The Gatehouse Blog

Digging deep to reach UK Coal’s ‘gentlemen’ miners

Nikki Griffiths works for UK Coal, communicating to an audience of second and third generation miners at some of the UK’s largest coal mines. One challenge: some of her audience can’t read.

UK Coal is a fairly traditional company. Until recently, anything that was not directly affecting the production of coal was seen as unnecessary! Obviously, that included internal communications. This meant that our employees would hear pretty much any news via the grapevine – much of which would be incorrect. They’d think they were learning about the company, but actually it was just gossip.

UK Coal is the largest producer of coal in the UK, and a significant supplier of energy to the UK. In total, coal provides the UK with around 40% of its energy needs and helps to keep bills down. We employ around 2,000 people in a wide range of jobs from Mining Engineers to Ecologists, most of them based in Yorkshire and Nottingham.

Previously, I worked for a northern based airline, starting as an executive assistant to one of the directors. They had no internal communication so when I started doing that I was able to create my role from scratch, and when I joined UK Coal it was the same again – I had the opportunity to create the role myself. It was a massive challenge, but also very satisfactory as I was able to put my own stamp on things.

The industry is very male-dominated and unionised. The average age is around 50, but we have quite a few employees in excess of 60 who actually don’t want to give up work! 80% of our employees are 800 metres underground and never in front of a computer, so you have to think outside the box to find ways to get to these people.

When I was looking at jobs, I would always ask: “What’s your main channel?” and everyone would always say ‘Email’. So at UK Coal, I really had an opportunity to do something special. It’s estimated that about 20% of our workforce can’t read and write. This means that if you’re sending out a letter to someone’s home, they’re going to be relying on someone else to read it to them.

In the past, we’ve tried to offer some IT courses, but a lot of the guys are just really happy as they are, and don’t want to change their lifestyle or go to a class. It would put them really outside their comfort zone. You have to respect the fact that these guys have been doing what they do for a long time, they do it well and they really enjoy it.

That’s why they still want to be here, and it is up to you to adapt to their reality.

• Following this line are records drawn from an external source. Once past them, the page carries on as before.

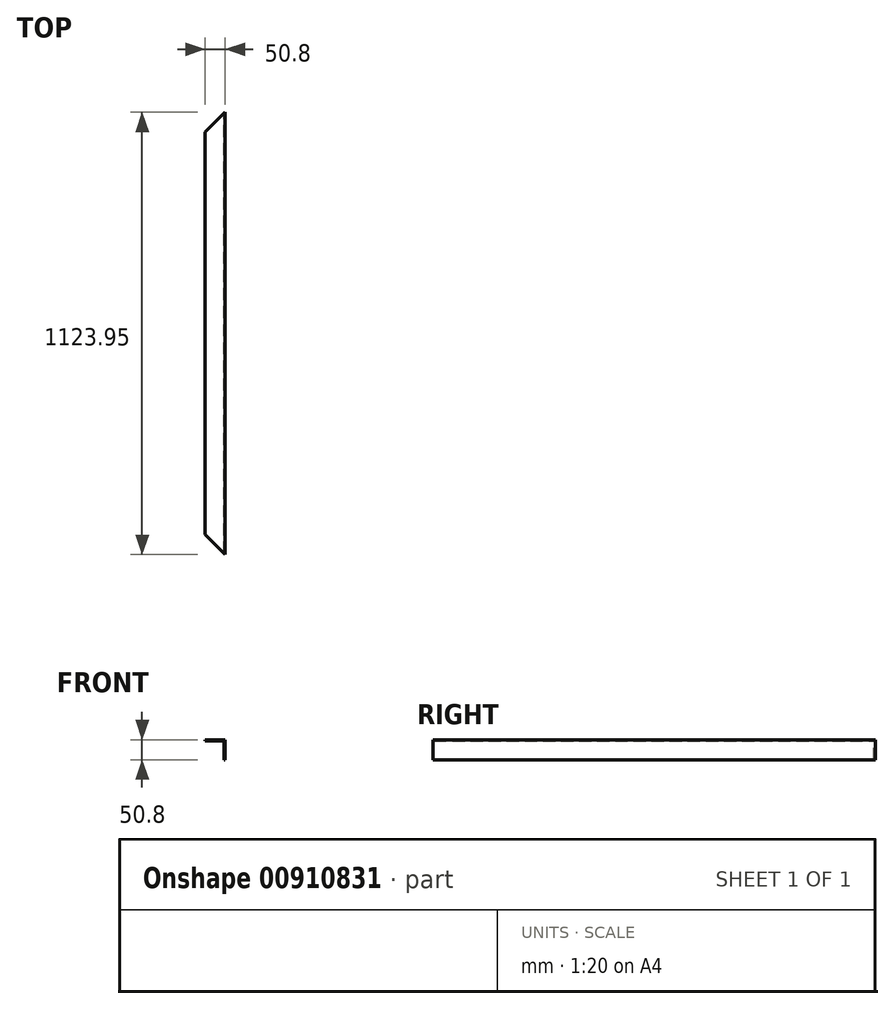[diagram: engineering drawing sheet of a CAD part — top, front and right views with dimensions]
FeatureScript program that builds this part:
annotation { "Feature Type Name" : "Feature", "Feature Type Description" : "" }
export const myFeature = defineFeature(function(context is Context, id is Id, definition is map)
    precondition{}
    {
        {
            var Q0;
            Q0=qCreatedBy(makeId("Front.planeOp"),FACE);
            var sketch = newSketch(context, id + "F0", { "sketchPlane" : qUnion([Q0])});
            skLineSegment(sketch, "E0", {"start": v(0, 0) * mm, "end": v(50.8, 0) * mm});
            skLineSegment(sketch, "E1", {"start": v(50.8, 0) * mm, "end": v(50.8, -50.8) * mm});
            skLineSegment(sketch, "E2.0", {"start": v(47.62, -3.18) * mm, "end": v(47.63, -50.8) * mm});
            skLineSegment(sketch, "E2.1", {"start": v(0, -3.18) * mm, "end": v(47.62, -3.18) * mm});
            skLineSegment(sketch, "E3", {"start": v(0, 0) * mm, "end": v(0, -3.18) * mm});
            skLineSegment(sketch, "E4", {"start": v(50.8, -50.8) * mm, "end": v(47.63, -50.8) * mm});
            skSolve(sketch);
        }
        {
            var Q0;
            Q0 = qSketchRegion(id + "F0", true);
            extrude(context, id + "F1", {"entities" : qUnion([Q0]), "flatOperationType" : FlatOperationType.REMOVE, "depth" : 1123.95 * mm, "offsetDistance" : 25.4 * mm, "domain" : OperationDomain.MODEL});
        }
        {
            var Q0;
            Q0=makeQuery(id+"F1.opExtrude","SWEPT_FACE",FACE,{"disambiguationData":[OSD([sQuery(id+"F0.wireOp",EDGE,"E0")])]});
            var sketch = newSketch(context, id + "F2", { "sketchPlane" : qUnion([Q0])});
            skLineSegment(sketch, "E5", {"start": v(50.8, 0) * mm, "end": v(0, -50.8) * mm});
            skLineSegment(sketch, "E6", {"start": v(0, -50.8) * mm, "end": v(0, 0) * mm});
            skLineSegment(sketch, "E7", {"start": v(0, 0) * mm, "end": v(50.8, 0) * mm});
            skLineSegment(sketch, "E8", {"start": v(50.8, -1123.95) * mm, "end": v(0, -1073.15) * mm});
            skLineSegment(sketch, "E9", {"start": v(0, -1073.15) * mm, "end": v(0, -1123.95) * mm});
            skLineSegment(sketch, "E10", {"start": v(0, -1123.95) * mm, "end": v(50.8, -1123.95) * mm});
            skSolve(sketch);
        }
        {
            var Q0;
            Q0 = qSketchRegion(id + "F2", true);
            extrude(context, id + "F3", {"entities" : qUnion([Q0]), "operationType" : NewBodyOperationType.REMOVE, "endBound" : BoundingType.THROUGH_ALL, "oppositeDirection" : true, "depth" : 25.4 * mm, "offsetDistance" : 25.4 * mm});
        }
    });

So over time I naturally became a great believer in face-to-face communication. When the new leadership team joined, I had extensive conversations with senior executives about our biggest challenges and how we could overcome those. I told them that we needed more constant communication from them than the previous team, and they’ve taken that on.

I don’t think anything will ever compare to being looked in the eye by your Chief Exec and told about your company. That’s absolutely priceless.

We hold very basic ‘canteen meetings’. When everyone piles into the canteen, we get one of our senior executives – our Chief Executive, the Chief Operating Officer or the Mine Manager – to give a 30 minute presentation followed by some Q&As. It’s usually a crazy couple of days for the management team because our employees work on shifts, so some of those meetings have to take place at five in the morning. But that really works for us. It gives the guys an opportunity to hear news first hand and then ask questions. The conversations are very open and it can be quite rowdy at times!

We also use notice boards and plasma screens around the mines as that really helps us to get messages to a wider audience.

Our CEO is very well respected because he’s worked his way up from shovelling coal at a power station, so he’s kind of a people’s hero and he’s really open about everything. He’s very intuitive and one of his ways of breaking the barriers was to host a fishing competition!

I help our Chief Operating Officer write a weekly message that goes out on a Monday to everyone. We send it out as a ‘toolbox talk’ as well, so that everyone coming onto shift has it read out to them by their Team Leader. It’s part of the Team Leader’s duty to go through those messages before every shift.

They come back to me with questions and I make sure that we get them answers, so we’ve managed to create this constant feedback loop using very basic channels.

Looking back, I’m really pleased I joined UK Coal. I’ve since spoken to my boss and he said, when we were recruiting for this position, we knew there was only going to be a finite number of people that could actually handle it.

I mean, I work in a mine. When I first joined, I walked into a meeting and someone shouted something like: “Oh, I don’t need to take my Viagra today, then.” You constantly get friendly banter like that.

They’re a really friendly bunch of guys. We do have a laugh, all in a really nice way.

If any of the guys ever realises that they’ve sworn in front of me, they can’t apologise enough. They’re true gentlemen. It’s a really friendly place and they make you feel comfortable. But yeah, you definitely couldn’t work in a mine if you were shy and retiring. No way!

 Biography – Nikki Griffiths

Nikki Griffiths is a Communications Manager at UK Coal, providing both internal and external communications support. Prior to that, she built up internal communications for a northern based airline over five years. She’s a Yorkshire lass living in London and prides herself on living life to the full! Nikki has an infectious enthusiasm for communication and engagement and believes it is pivotal to a successful business.